Over the last month, we’ve spent a lot of time digging into the Success Sequence. The Success Sequence is a series of culturally approved activities that are said to increase your odds of staying in or climbing into the middle class.
Those steps are:
Get a high school degree.
Get a full-time job.
Get married before having children.
This idea was fleshed out by The Brookings Institution in 2009 in Ron Haskins and Isabel Sawhill’s book, “Creating an Opportunity Society,” and comes back around in both right-wing circles and moderate, left/center publications like the Atlantic.
Each week we’ve gone into detail on each stop on the train to American success and tried to evaluate the merit of the advice.
These points aren’t bad advice. Having a full-time job and getting married before having children even correlate with being “middle class.” (Graduating high school, on the other hand, doesn’t seem to be the key anymore.) College graduation is a better metric nowadays, which the Brookings Institution has acknowledged.

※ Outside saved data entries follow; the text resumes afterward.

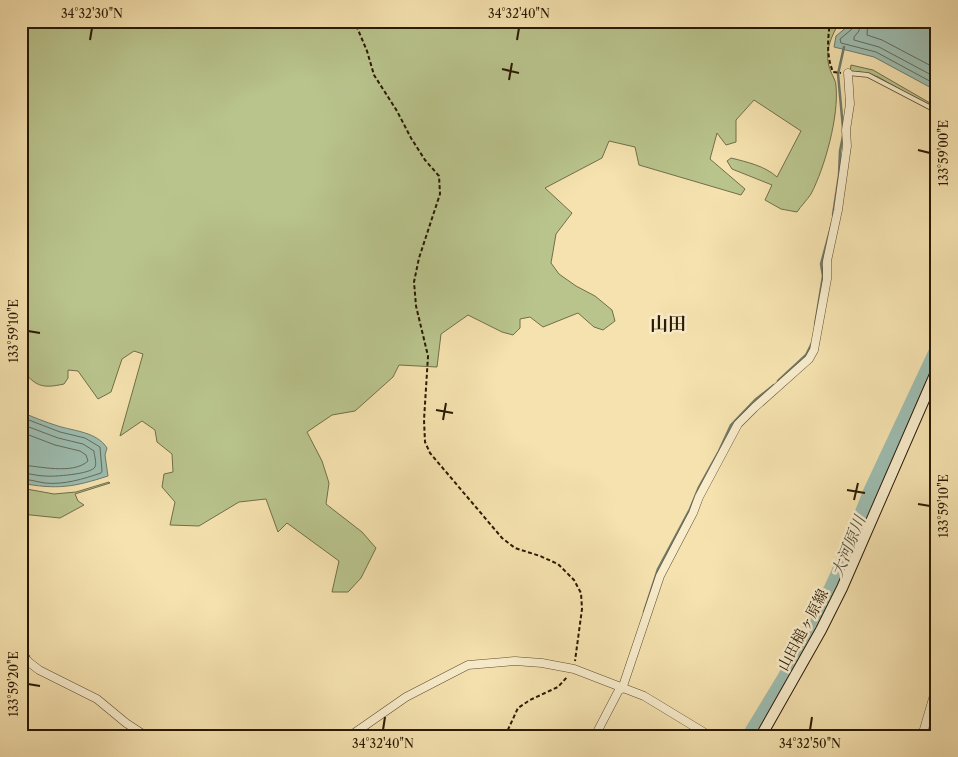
<svg xmlns="http://www.w3.org/2000/svg" width="958" height="757" viewBox="0 0 958 757" font-family="'Libre Caslon Text','Noto Serif JP',serif">
  <style>
    .green { fill: #b9c48d; stroke: #716e48 }
    .water { fill: #9dbdb1; stroke: #6f7b6b }
    .lines { fill: none; stroke-linecap: round; stroke-linejoin: round }
    .shore { stroke: #636b5a; stroke-width: 1 }
    .stream { stroke: #6f7b6b; stroke-width: 2.5 }
    .river { stroke: #9dbdb1; stroke-width: 16 }
    .service-casing { stroke: #5c4b2e; stroke-width: 5.5 }
    .minor-casing { stroke: #5c4b2e; stroke-width: 9 }
    .secondary-casing { stroke: #291903; stroke-width: 12 }
    .path { stroke: #291903; stroke-width: 2; stroke-dasharray: 4 2.5; stroke-linecap: butt }
    .service { stroke: #f8eccb; stroke-width: 4 }
    .minor { stroke: #f8eccb; stroke-width: 8 }
    .secondary { stroke: #f8eccb; stroke-width: 10 }
    .ticks { fill: none; stroke: #291903; stroke-width: 2 }
    .labels { text-anchor: middle; stroke-width: 5; stroke-linejoin: round; paint-order: stroke }
    .street-label { font-size: 15px; fill: #291903; stroke: #f8eccb }
    .water-label { font-size: 16px; font-style: italic; fill: #525240; stroke: #f8eccb }
    .quarter-label { font-size: 18px; font-weight: bold; fill: #291903; stroke: #f8eccb }
    .neatline { fill: none; stroke: #291903; stroke-width: 2 }
    .ticks-label { font-size: 12px; text-anchor: middle; fill: #291903 }
  </style>
  <rect width="100%" height="100%" fill="#f5e2af"/>
  <filter id="stains"><feTurbulence type="fractalNoise" baseFrequency=".004" numOctaves="4"/><feColorMatrix values="0 0 0 0 .2 0 0 0 0 .09 0 0 0 0 .02 0 0 0 .5 -.17"/></filter>
  <radialGradient id="worn" r=".72"><stop offset=".6" stop-color="#630" stop-opacity="0"/><stop offset="1" stop-color="#630" stop-opacity=".3"/></radialGradient>
  <path class="green" d="M21,21h819c-9,16 -17,32 -9,51 2,5 5,9 5,14 3,30 -11,81 -25,108 -4,6 -10,12 -14,18l-16,-3 -16,-9 7,-15 -40,-16 -5,-8 4,-3c16,4 34,8 46,19l24,-46 -47,-31 -18,20v22l-10,3 -9,-12 -7,26 35,30 -4,6 -102,-30 -4,-18 -26,-6 -7,17 -57,30 27,25 -16,21 -5,29 8,11 17,12 19,10 17,14 3,11 -12,9 -9,-3 -16,-14 -35,14 -13,-10 -10,2v9l-7,7 -11,-3 -34,-17 -27,19 -4,33 -38,-2 -6,12 -38,34 -23,4 -25,17 15,29 7,22 -3,21 36,28 14,16 -15,30 -13,14h-16l7,-31 -52,-38 -9,9 -12,-33 -27,3 -40,24 -29,-1 5,-23 -13,-15 2,-13 9,-2 -1,-18 -15,-12 -2,-12 -13,-9 -22,15 23,-82 -9,-3 -12,8 -11,33 -13,7 -20,-28 -10,-1v8l-4,6c-23,5 -28,2 -43,-15z
    M851,65l22,5 57,33 -1,3 -51,-29 -11,-4 -17,-2z
    M109,482l1,1 -35,11 3,7 6,4 -24,13 -39,-4v-26l33,6 22,-2z"/>
  <path class="water" d="M850,21h87v70l-63,-34 -40,-10 2,-11 12,-10z
    M21,412c12,5 24,10 37,14 16,5 39,6 49,22l-2,7 3,21c-34,11 -51,14 -87,7z"/>
  <g class="lines">
    <path class="shore" d="M854,21l-2,8 -12,10 1,4 35,9 61,33
      M860,21l-1,10 -5,6v3l25,7 58,31
      M868,21l-1,14 15,5 55,29
      M21,417l39,15 25,6 15,9 2,24 -1,2c-18,6 -37,12 -56,10 -8,-1 -16,-4 -24,-4
      M21,424l37,14 25,6 11,7c0,4 3,12 1,16 -3,7 -42,10 -50,9 -8,0 -16,-3 -24,-3
      M21,432l34,13 25,6 6,4 2,6c-15,14 -49,5 -67,4"/>
    <path class="stream" d="M843,128l-5,-54 6,-27
      M833,215l6,-40 1,-24 3,-15
      M815,325l8,-49 -2,-12 11,-41
      M778,381l28,-26 6,-12
      M644,612l14,-43 32,-60 9,-22 20,-36 12,-26 24,-25 19,-15
      M21,652l8,4"/>
    <path class="river" d="M750,736l34,-56 37,-68 18,-39 32,-81 66,-141"/>
    <g class="service-casing">
      <path id="service" d="M848,73l20,2 69,36"/>
    </g>
    <g class="minor-casing">
      <path id="minor" d="M21,656l18,14 58,29 29,24 20,13
        M21,670l7,-9
        M622,689l38,-113 33,-63 6,-16 39,-73 16,-16 55,-49 5,-9 13,-71v-18l11,-51 9,-64 -1,-16 4,-26 -2,-31
        M350,736l56,-39 62,-32 47,-4 27,2 32,6 70,27 66,40
        M595,736l25,-48
        M922,736l15,-51"/>
    </g>
    <g class="secondary-casing">
      <path id="secondary" d="M761,736l60,-106 21,-42 95,-218"/>
    </g>
    <path class="path" d="M352,21l4,4 11,26 7,24 23,36 14,27 14,22 14,16 1,18 -21,64 -5,24 2,24 12,50 -4,64 1,22 5,11 72,85 13,10 25,8 18,8 16,16 7,13 1,16 -7,52
      M830,21c-2,18 -4,34 3,51l8,1
      M505,736l13,-28 12,-8 28,-13 10,-11"/>
    <use href="#service" class="service"/>
    <use href="#minor" class="minor"/>
    <use href="#secondary" class="secondary"/>
  </g>
  <path class="ticks" d="M90,40l2,-12M517,40l2,-12M502,69l17,4M509,80l3,-17M918,150l12,3M28,331l12,2M436,410l17,3M443,420l3,-17M847,490l18,3M854,500l4,-17M918,504l12,2M28,684l12,2M383,730l2,-13M810,730l2,-13"/>
  <g class="labels">
    <g class="street-label">
      <text transform="translate(803 630) rotate(-62)" y="5">山田槌ヶ原線</text>
    </g>
    <g class="water-label">
      <text transform="translate(848 546) rotate(-68)" y="6">大河原川</text>
    </g>
    <g class="quarter-label">
      <text x="668" y="330">山田</text>
    </g>
  </g>
  <rect width="958" height="757" fill="none" stroke="#f5e2af" stroke-width="55"/>
  <rect x="28" y="28" width="902" height="702" class="neatline"/>
  <g class="ticks-label">
    <text x="92" y="18">34°32'30"N</text>
    <text x="519" y="18">34°32'40"N</text>
    <text transform="translate(944 153) rotate(-90)" y="4">133°59'00"E</text>
    <text transform="translate(14 331) rotate(-90)" y="4">133°59'10"E</text>
    <text transform="translate(944 506) rotate(-90)" y="4">133°59'10"E</text>
    <text transform="translate(14 684) rotate(-90)" y="4">133°59'20"E</text>
    <text x="383" y="748">34°32'40"N</text>
    <text x="810" y="748">34°32'50"N</text>
  </g>
  <rect width="100%" height="100%" filter="url(#stains)"/>
  <rect width="100%" height="100%" fill="url(#worn)"/>
</svg>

However, after learning more about the Success Sequence, I’m left with more questions.
Questions like:
Are we okay with the fact that caring for young children or disabled or elderly family members makes it really hard to be middle class? So hard that the success sequence doesn’t apply to you?
Do we want to live in a society in which full-time workers can still be well below the poverty line? People working 40 hours a week, and still unable to eat or pay rent?
Are we cool with needing an expensive degree to live the American Dream?
In summary- do we want to live in a world where completing three culturally approved tasks might give us a small leg up on our peers, a small advantage in the fight for a smaller and smaller piece of the American Pie?
It’s great that a map exists for success, and if you’re not caring for family members, a young or unmarried parent, a high school drop out, or disabled, these three steps seem to be able to at least give you a fighting chance to entering the middle class.
What about everyone else? Why would we romanticize building a society that conveniently leaves out the most vulnerable members?
I think we deserve better. I think the vulnerable in our society deserve better. I’m going to be real- I don’t have the answers (I think that’s obvious, but I didn’t want it to go unsaid.) I do think that the answers can come from everyday people like you and me. I think that if we put our heads together and agree that we’re worth it and we deserve it, we could think of something that works for everyone.